● Exercise description
Could you report every line from the entries that includes the word "elbow"?

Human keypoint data
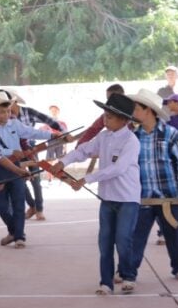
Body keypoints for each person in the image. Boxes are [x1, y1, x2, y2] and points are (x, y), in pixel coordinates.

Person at [52, 93, 141, 295]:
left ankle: (128, 276)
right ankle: (106, 282)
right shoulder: (103, 137)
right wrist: (63, 162)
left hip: (127, 199)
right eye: (105, 115)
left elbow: (118, 169)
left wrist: (87, 179)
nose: (104, 119)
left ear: (124, 120)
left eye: (109, 117)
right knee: (105, 240)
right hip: (107, 198)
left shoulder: (131, 141)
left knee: (123, 238)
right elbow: (82, 151)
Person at [123, 89, 178, 283]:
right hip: (141, 197)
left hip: (170, 196)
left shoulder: (172, 135)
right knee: (134, 237)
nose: (133, 112)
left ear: (149, 110)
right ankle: (128, 271)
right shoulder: (131, 137)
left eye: (136, 108)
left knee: (176, 234)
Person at [0, 95, 52, 248]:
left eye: (7, 111)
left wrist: (51, 135)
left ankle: (19, 237)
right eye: (1, 112)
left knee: (19, 203)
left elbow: (32, 132)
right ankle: (14, 231)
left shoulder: (15, 124)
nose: (6, 115)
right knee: (0, 205)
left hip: (17, 167)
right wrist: (11, 151)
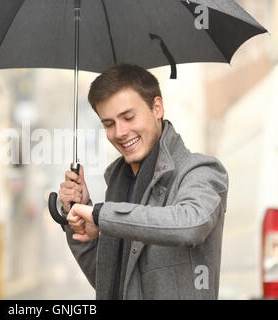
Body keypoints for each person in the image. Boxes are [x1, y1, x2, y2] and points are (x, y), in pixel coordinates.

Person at [59, 63, 229, 300]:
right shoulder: (119, 186)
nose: (119, 132)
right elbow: (110, 282)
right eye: (109, 124)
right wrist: (78, 219)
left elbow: (191, 224)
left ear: (157, 107)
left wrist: (101, 215)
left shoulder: (200, 171)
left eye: (128, 117)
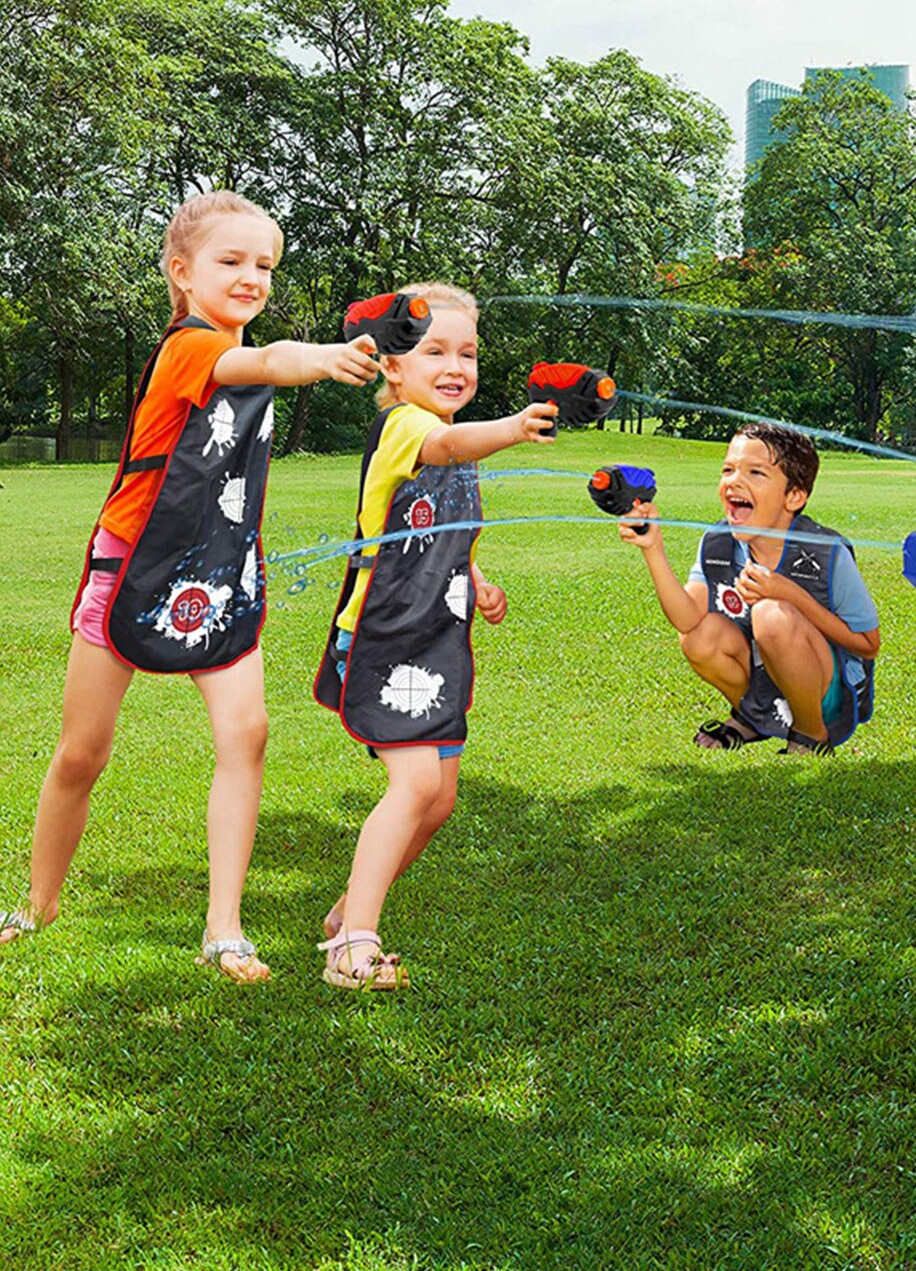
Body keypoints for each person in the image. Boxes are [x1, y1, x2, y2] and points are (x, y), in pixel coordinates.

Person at [0, 190, 380, 982]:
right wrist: (308, 358)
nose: (251, 277)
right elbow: (262, 361)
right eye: (231, 261)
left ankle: (224, 929)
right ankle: (38, 902)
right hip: (132, 562)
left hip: (220, 569)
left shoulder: (235, 342)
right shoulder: (190, 347)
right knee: (82, 752)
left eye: (265, 264)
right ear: (183, 271)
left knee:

● Response to the task
left elbow: (118, 169)
right elbow: (82, 151)
left elbow: (32, 132)
right elbow: (110, 282)
left elbow: (191, 224)
right elbow: (262, 361)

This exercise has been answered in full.